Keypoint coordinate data

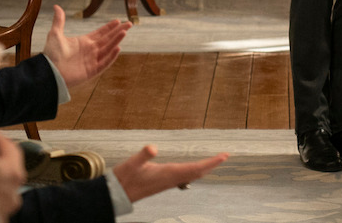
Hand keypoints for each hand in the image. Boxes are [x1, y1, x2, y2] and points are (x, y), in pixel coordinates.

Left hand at [43, 4, 131, 87]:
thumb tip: (57, 6)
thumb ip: (59, 21)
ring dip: (116, 40)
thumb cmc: (51, 54)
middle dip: (118, 31)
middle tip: (129, 23)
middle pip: (107, 39)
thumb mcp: (55, 34)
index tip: (118, 20)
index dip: (109, 27)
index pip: (100, 33)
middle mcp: (90, 51)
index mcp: (83, 42)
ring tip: (124, 32)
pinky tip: (118, 48)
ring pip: (108, 49)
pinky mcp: (91, 71)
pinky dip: (111, 56)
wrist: (49, 71)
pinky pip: (104, 63)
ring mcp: (91, 61)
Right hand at [112, 144, 228, 201]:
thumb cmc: (125, 178)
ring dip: (203, 168)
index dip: (210, 163)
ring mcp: (167, 182)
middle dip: (211, 165)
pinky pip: (184, 176)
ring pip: (191, 175)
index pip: (195, 168)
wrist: (117, 194)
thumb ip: (143, 155)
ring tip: (213, 161)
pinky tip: (193, 168)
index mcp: (169, 174)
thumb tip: (152, 148)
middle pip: (197, 173)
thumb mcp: (132, 163)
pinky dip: (193, 170)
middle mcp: (171, 179)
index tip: (223, 156)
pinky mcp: (163, 182)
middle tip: (224, 156)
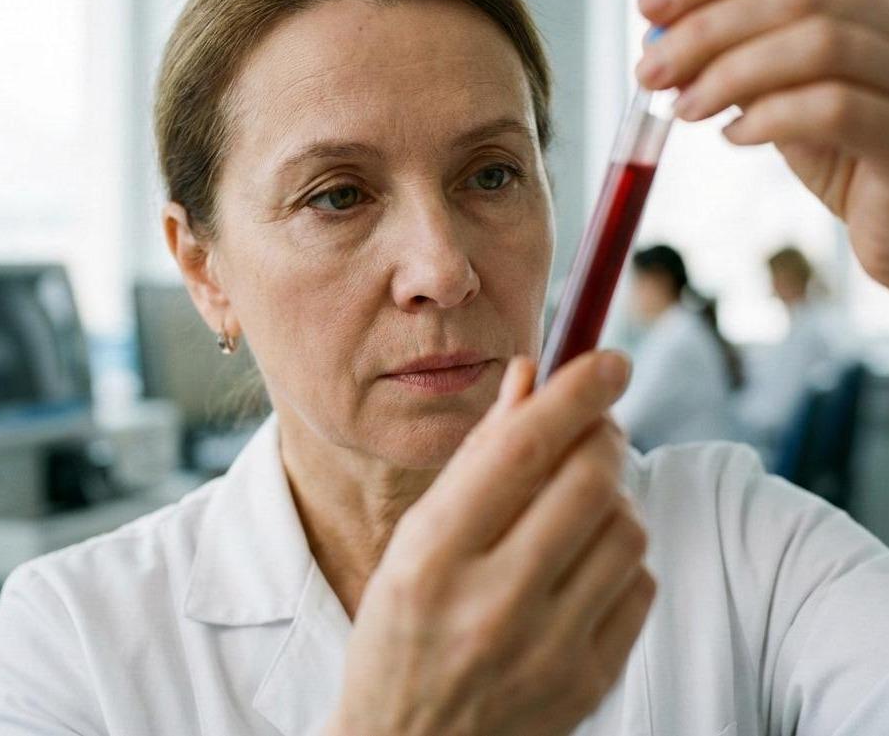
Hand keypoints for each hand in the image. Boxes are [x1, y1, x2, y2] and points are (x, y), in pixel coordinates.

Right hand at [326, 352, 653, 735]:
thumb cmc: (402, 625)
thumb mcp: (416, 535)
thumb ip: (478, 454)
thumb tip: (531, 379)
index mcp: (433, 555)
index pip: (522, 449)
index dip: (574, 393)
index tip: (610, 359)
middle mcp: (492, 603)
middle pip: (588, 480)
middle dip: (602, 433)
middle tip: (594, 426)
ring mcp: (547, 650)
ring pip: (625, 527)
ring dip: (610, 497)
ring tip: (574, 507)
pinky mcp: (589, 682)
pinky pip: (640, 582)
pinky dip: (619, 555)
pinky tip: (582, 562)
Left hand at [636, 0, 888, 287]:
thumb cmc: (846, 159)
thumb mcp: (786, 100)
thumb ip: (739, 67)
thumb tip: (660, 46)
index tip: (647, 7)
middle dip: (707, 29)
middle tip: (649, 70)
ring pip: (820, 42)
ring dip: (730, 73)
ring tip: (684, 108)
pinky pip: (835, 108)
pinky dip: (769, 116)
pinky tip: (734, 137)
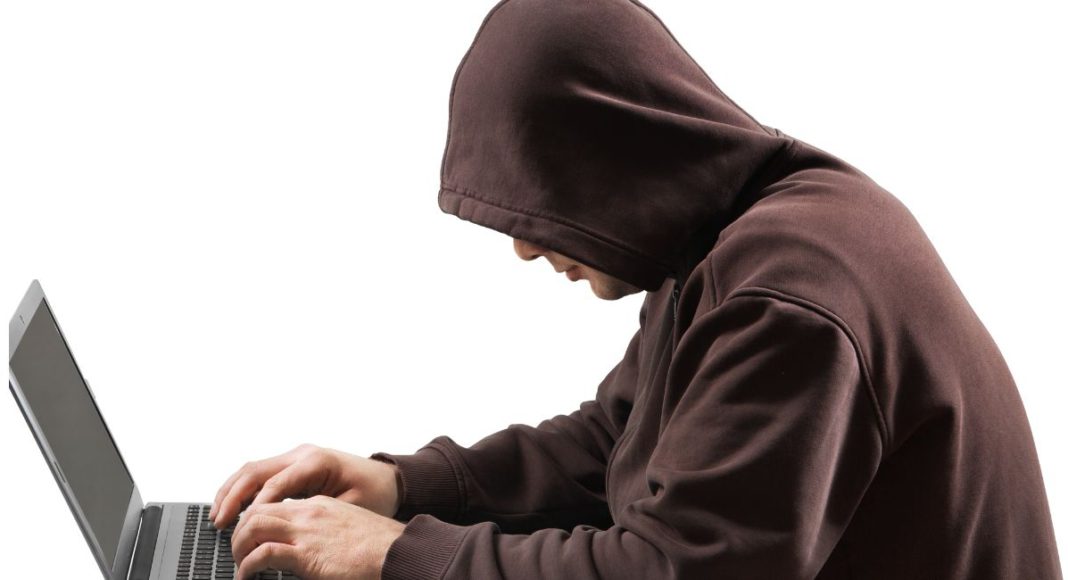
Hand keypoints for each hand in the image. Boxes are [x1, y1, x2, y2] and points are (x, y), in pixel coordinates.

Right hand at [211, 444, 399, 528]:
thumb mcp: (350, 508)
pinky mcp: (295, 464)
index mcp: (315, 462)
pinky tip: (233, 506)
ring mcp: (297, 456)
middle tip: (218, 522)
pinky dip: (243, 489)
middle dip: (233, 497)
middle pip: (255, 471)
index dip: (255, 509)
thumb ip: (317, 517)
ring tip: (217, 515)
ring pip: (253, 469)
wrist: (390, 479)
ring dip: (232, 491)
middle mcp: (302, 454)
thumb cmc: (375, 493)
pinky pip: (261, 473)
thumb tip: (287, 532)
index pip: (274, 484)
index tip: (241, 531)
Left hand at [231, 495, 404, 579]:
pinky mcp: (305, 554)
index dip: (256, 519)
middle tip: (237, 549)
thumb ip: (326, 530)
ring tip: (239, 563)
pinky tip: (247, 576)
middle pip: (257, 510)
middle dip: (240, 530)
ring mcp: (306, 531)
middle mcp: (308, 512)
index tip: (250, 535)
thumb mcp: (347, 526)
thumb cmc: (379, 545)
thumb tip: (314, 546)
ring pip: (253, 526)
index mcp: (318, 505)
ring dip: (239, 545)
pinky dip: (247, 566)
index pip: (274, 504)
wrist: (396, 551)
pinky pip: (262, 554)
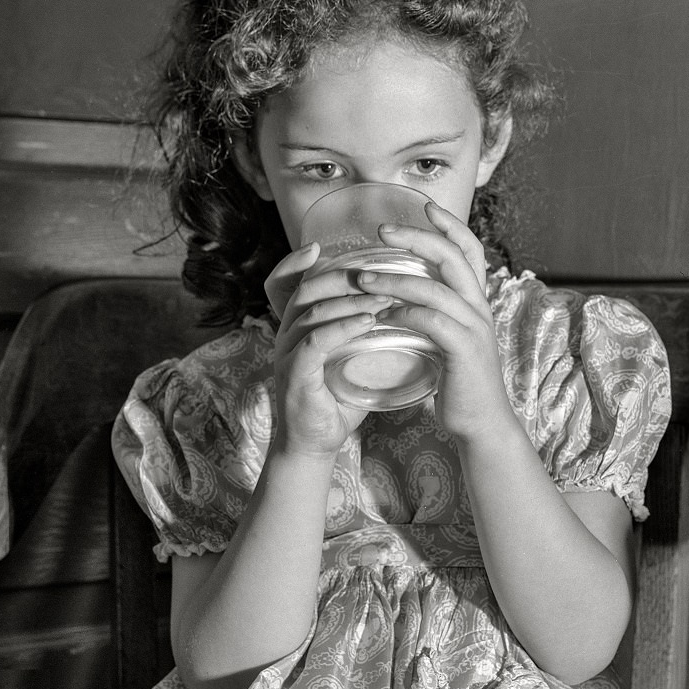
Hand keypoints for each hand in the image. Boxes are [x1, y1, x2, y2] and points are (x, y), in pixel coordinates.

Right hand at [265, 245, 393, 459]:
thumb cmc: (337, 397)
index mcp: (296, 325)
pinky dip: (343, 328)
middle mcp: (286, 333)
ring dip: (351, 300)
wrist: (317, 442)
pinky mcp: (294, 374)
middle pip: (307, 289)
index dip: (296, 262)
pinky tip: (369, 323)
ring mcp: (286, 353)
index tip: (321, 246)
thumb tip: (402, 306)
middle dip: (343, 276)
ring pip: (313, 312)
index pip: (287, 283)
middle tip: (378, 271)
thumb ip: (363, 331)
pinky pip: (315, 342)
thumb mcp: (351, 356)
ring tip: (384, 297)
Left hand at [355, 202, 514, 441]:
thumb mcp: (448, 338)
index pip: (469, 249)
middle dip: (416, 238)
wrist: (480, 422)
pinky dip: (404, 314)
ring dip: (395, 279)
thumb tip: (400, 296)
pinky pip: (432, 321)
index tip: (425, 206)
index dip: (450, 225)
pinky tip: (381, 315)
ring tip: (363, 279)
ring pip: (435, 288)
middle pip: (453, 256)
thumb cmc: (457, 380)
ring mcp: (474, 327)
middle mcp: (479, 306)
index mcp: (476, 300)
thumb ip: (433, 313)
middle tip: (381, 231)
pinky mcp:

> **Brief**:
The records must come back exactly, with their pictures removed.

> **Task response**:
Hand keypoints for each hand in the image. Boxes are [x1, y1, x2, y2] and points are (x, y), in pixel coordinates.

Left hand at [43, 4, 131, 87]:
thumb tip: (57, 6)
thumb ip: (59, 21)
ring dip: (116, 40)
thumb cmc: (51, 54)
middle dip: (118, 31)
middle tip: (129, 23)
middle pip: (107, 39)
thumb mcp: (55, 34)
index tip: (118, 20)
index dip: (109, 27)
index pip: (100, 33)
middle mcp: (90, 51)
index mcp: (83, 42)
ring tip: (124, 32)
pinky tip: (118, 48)
ring pip: (108, 49)
pinky mcp: (91, 71)
pinky dip: (111, 56)
wrist: (49, 71)
pinky pip: (104, 63)
ring mcp: (91, 61)
Right hand at [112, 144, 228, 201]:
thumb cmc: (125, 178)
ring dip: (203, 168)
index dip: (210, 163)
ring mcp: (167, 182)
middle dip: (211, 165)
pinky pip: (184, 176)
ring pip: (191, 175)
index pip: (195, 168)
wrist: (117, 194)
thumb ip: (143, 155)
ring tip: (213, 161)
pinky tip: (193, 168)
index mcp: (169, 174)
thumb tip: (152, 148)
middle pip: (197, 173)
thumb mcp: (132, 163)
pinky dip: (193, 170)
middle mcp: (171, 179)
index tip: (223, 156)
pinky mcp: (163, 182)
middle tip: (224, 156)
Hand keypoints for each hand in the image. Boxes are [x1, y1, x2, y2] and points are (x, y), in pixel coordinates.

Right hand at [326, 352, 653, 735]:
thumb cmc: (402, 625)
thumb mcp: (416, 535)
thumb ip: (478, 454)
thumb tip: (531, 379)
index mcp: (433, 555)
index pip: (522, 449)
index dip: (574, 393)
index tip: (610, 359)
middle mcp: (492, 603)
middle pip: (588, 480)
middle dip: (602, 433)
middle tip: (594, 426)
ring mcp: (547, 650)
ring pip: (625, 527)
ring dip: (610, 497)
ring tip: (574, 507)
pinky mcp: (589, 682)
pinky pip: (640, 582)
pinky dip: (619, 555)
pinky tip: (582, 562)
Left hand at [636, 0, 888, 287]:
thumb cmc: (846, 159)
thumb mcp: (786, 100)
thumb ip: (739, 67)
thumb tip: (660, 46)
index tip: (647, 7)
middle dip: (707, 29)
middle tip: (649, 70)
ring pip: (820, 42)
ring dip: (730, 73)
ring tip: (684, 108)
pinky pip: (835, 108)
pinky dip: (769, 116)
pinky tip: (734, 137)
Hand keypoints for each hand in the image. Boxes are [x1, y1, x2, y2] and points are (x, y), in pixel coordinates.

Right hand at [211, 444, 399, 528]:
thumb mcp: (350, 508)
pinky mcp: (295, 464)
index mcp: (315, 462)
pinky tip: (233, 506)
ring mcp: (297, 456)
middle tip: (218, 522)
pinky dip: (243, 489)
middle dip: (233, 497)
middle pip: (255, 471)
index dip: (255, 509)
thumb ip: (317, 517)
ring tip: (217, 515)
ring pip: (253, 469)
wrist: (390, 479)
ring dip: (232, 491)
middle mcp: (302, 454)
thumb cmc: (375, 493)
pinky pip: (261, 473)
thumb tip: (287, 532)
index pip: (274, 484)
index tip: (241, 531)
Left hand at [231, 495, 404, 579]:
pinky mcp: (305, 554)
index dip: (256, 519)
middle tip: (237, 549)
thumb ip: (326, 530)
ring tip: (239, 563)
pinky tip: (247, 576)
middle pip: (257, 510)
middle dip: (240, 530)
ring mcp: (306, 531)
middle mcp: (308, 512)
index tip: (250, 535)
thumb mcp: (347, 526)
thumb cmc: (379, 545)
thumb tip: (314, 546)
ring pip: (253, 526)
index mcp: (318, 505)
ring dip: (239, 545)
pinky dip: (247, 566)
index pip: (274, 504)
wrist: (396, 551)
pinky pip: (262, 554)
Hand keypoints for each hand in the image. Boxes are [x1, y1, x2, y2] and points are (x, y), in pixel coordinates.

Right hand at [265, 245, 393, 459]:
thumb cmc: (337, 397)
index mcp: (296, 325)
pinky dip: (343, 328)
middle mcp: (286, 333)
ring dip: (351, 300)
wrist: (317, 442)
pinky mcp: (294, 374)
middle pip: (307, 289)
index dip: (296, 262)
pinky tip: (369, 323)
ring mcp: (286, 353)
index tip: (321, 246)
thumb tip: (402, 306)
middle dip: (343, 276)
ring pip: (313, 312)
index pip: (287, 283)
middle tip: (378, 271)
thumb ip: (363, 331)
pinky pip: (315, 342)
thumb mcp: (351, 356)
ring tip: (384, 297)
Left hand at [355, 202, 514, 441]:
thumb mcp: (448, 338)
index pip: (469, 249)
middle dip: (416, 238)
wrist: (480, 422)
pinky dip: (404, 314)
ring dip: (395, 279)
thumb tip: (400, 296)
pinky pip: (432, 321)
index tip: (425, 206)
index dip: (450, 225)
pinky tip: (381, 315)
ring tip: (363, 279)
ring pip: (435, 288)
middle pip: (453, 256)
thumb cmc: (457, 380)
ring mcp: (474, 327)
middle mcp: (479, 306)
index mcp: (476, 300)
thumb ip: (433, 313)
middle tip: (381, 231)
pinky mcp:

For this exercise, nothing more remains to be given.